Scenario 4: Use node-problem-detector with the Kubernetes event center of Log Service to sink cluster events

node-problem-detector works with the preceding plug-ins to detect node anomalies and generate cluster events. A Kubernetes cluster also generates events when the status of the cluster changes. For example, when a pod is evicted or an image pull fails, a related event is generated. The Kubernetes event center of Log Service collects, stores, and visualizes cluster events. It allows you to query and analyze these events, and configure alerts. To sink cluster events to the Kubernetes event center in the Log Service console, adopt the following methods:

Method 1: If Install node-problem-detector and Create Event Center was selected when you created the cluster, perform the following steps to go to the Kubernetes event center. For more information about how to install node-problem-detector and deploy the Kubernetes event center when you create a cluster, see Create a managed Kubernetes cluster.

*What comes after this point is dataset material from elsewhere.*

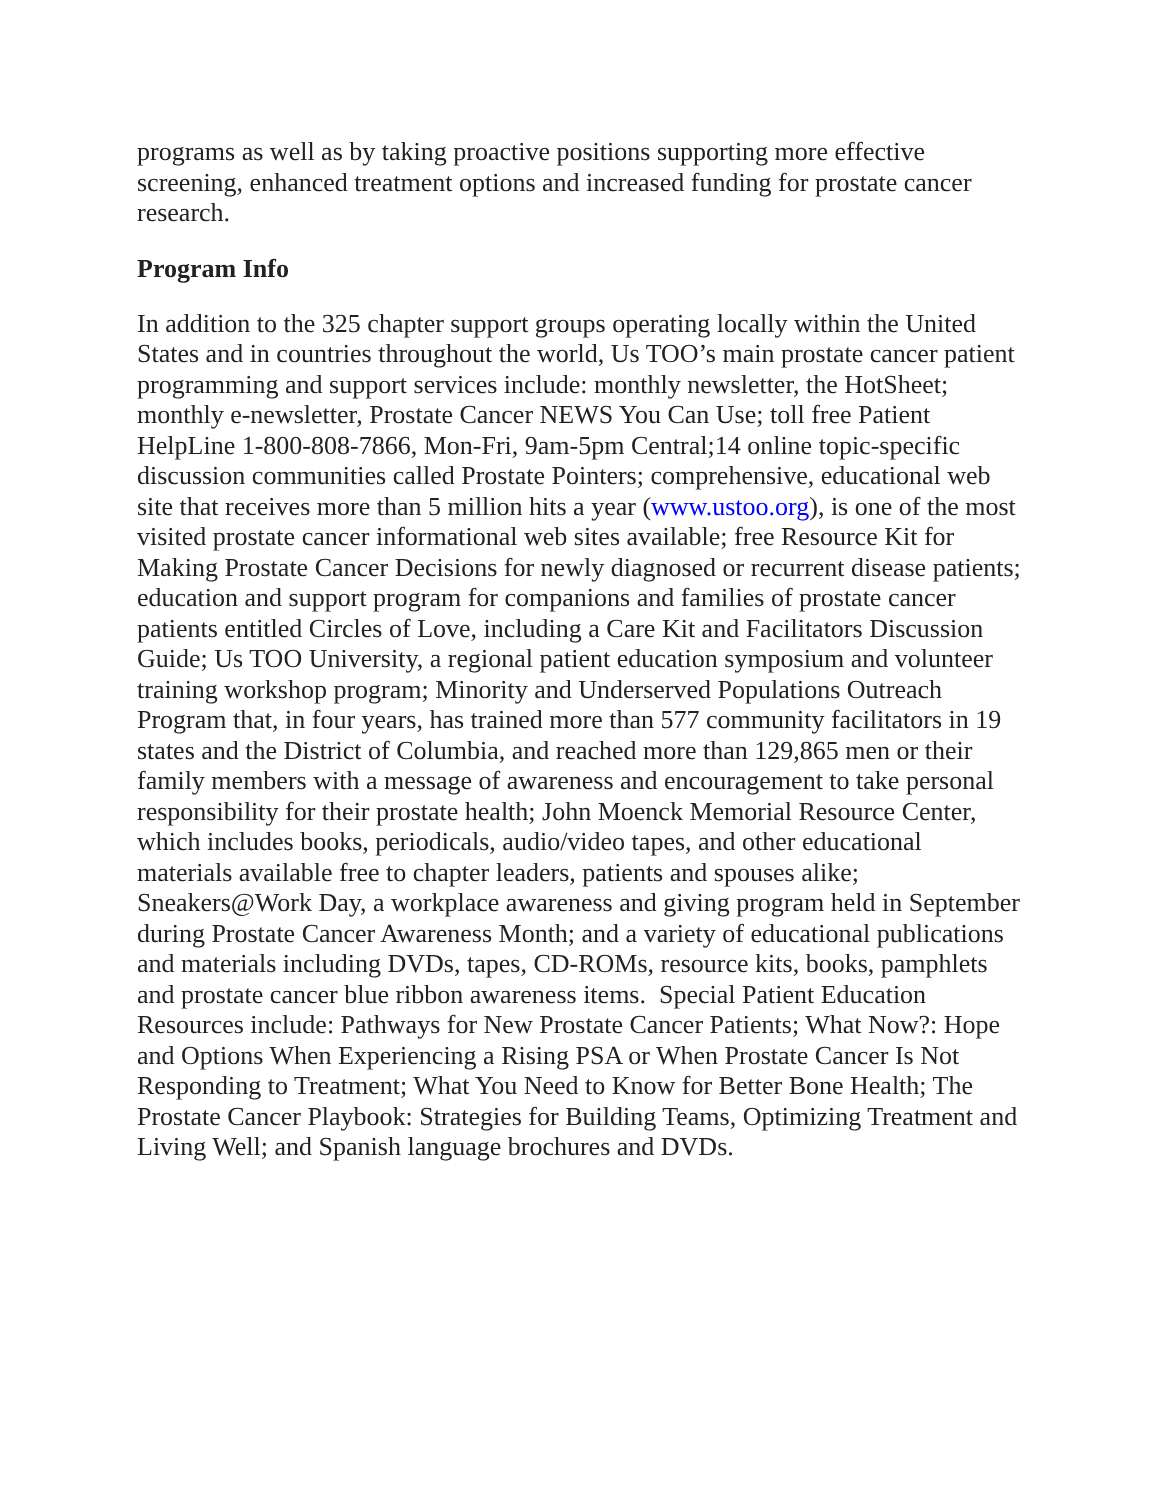programs as well as by taking proactive positions supporting more effective screening, enhanced treatment options and increased funding for prostate cancer research.
Program Info
In addition to the 325 chapter support groups operating locally within the United States and in countries throughout the world, Us TOO’s main prostate cancer patient programming and support services include: monthly newsletter, the HotSheet; monthly e-newsletter, Prostate Cancer NEWS You Can Use; toll free Patient HelpLine 1-800-808-7866, Mon-Fri, 9am-5pm Central;14 online topic-specific discussion communities called Prostate Pointers; comprehensive, educational web site that receives more than 5 million hits a year (www.ustoo.org), is one of the most visited prostate cancer informational web sites available; free Resource Kit for Making Prostate Cancer Decisions for newly diagnosed or recurrent disease patients; education and support program for companions and families of prostate cancer patients entitled Circles of Love, including a Care Kit and Facilitators Discussion Guide; Us TOO University, a regional patient education symposium and volunteer training workshop program; Minority and Underserved Populations Outreach Program that, in four years, has trained more than 577 community facilitators in 19 states and the District of Columbia, and reached more than 129,865 men or their family members with a message of awareness and encouragement to take personal responsibility for their prostate health; John Moenck Memorial Resource Center, which includes books, periodicals, audio/video tapes, and other educational materials available free to chapter leaders, patients and spouses alike; Sneakers@Work Day, a workplace awareness and giving program held in September during Prostate Cancer Awareness Month; and a variety of educational publications and materials including DVDs, tapes, CD-ROMs, resource kits, books, pamphlets and prostate cancer blue ribbon awareness items. Special Patient Education Resources include: Pathways for New Prostate Cancer Patients; What Now?: Hope and Options When Experiencing a Rising PSA or When Prostate Cancer Is Not Responding to Treatment; What You Need to Know for Better Bone Health; The Prostate Cancer Playbook: Strategies for Building Teams, Optimizing Treatment and Living Well; and Spanish language brochures and DVDs.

  1. Log on to the ACK console.
  2. In the left-side navigation pane of the ACK console, click Clusters.
  3. On the Clusters page, find the cluster that you want to manage and click the name of the cluster, or click Details in the Actions column. The details page of the cluster appears.
  4. Choose Operations > Events.
  5. Click the Cluster Events Management tab. In the left-side navigation pane of the K8s Event Center page, find the cluster that you want to manage and click the Show icon to the left of the cluster name to view event details that are provided by the Kubernetes event center.
    The Kubernetes event center provides event overview, event details, and information about pod lifecycles. You can also customize queries and alerts.

Method 2: If the Kubernetes event center was not deployed when you created the cluster, perform the following steps to deploy and use the Kubernetes event center.

  1. Deploy ack-node-problem-detector in the monitored cluster and enable Log Service for the monitored cluster. For more information, see Scenario 3.
    If ack-node-problem-detector is deployed but Log Service is not enabled, delete and redeploy ack-node-problem-detector. After ack-node-problem-detector is redeployed, a related Log Service project is automatically created in the Log Service console for the cluster.
    When you redeploy ack-node-problem-detector, change the value of the enabled parameter from false to true, as shown in the following figure. This enables Log Service and automatically creates a Log Service project.sls
  2. Log on to the Log Service console to configure the Kubernetes event center for the cluster.
    1. In the Import Data section, click Kubernetes - Standard Output.
    2. Select the Log Service project that is automatically created in the preceding step from the Project drop-down list, and select k8s-event from the Logstore drop-down list.
    3. Click Next and click Complete Installation.
  3. In the Projects section of the Log Service console, find and click the Log Service project.
  4. In the left-side navigation pane, click the Dashbaord icon and click Kubernetes Event Center V1.1.
    Kubernetes Event Center
    On the dashboard of the Kubernetes event center, you can view all cluster events.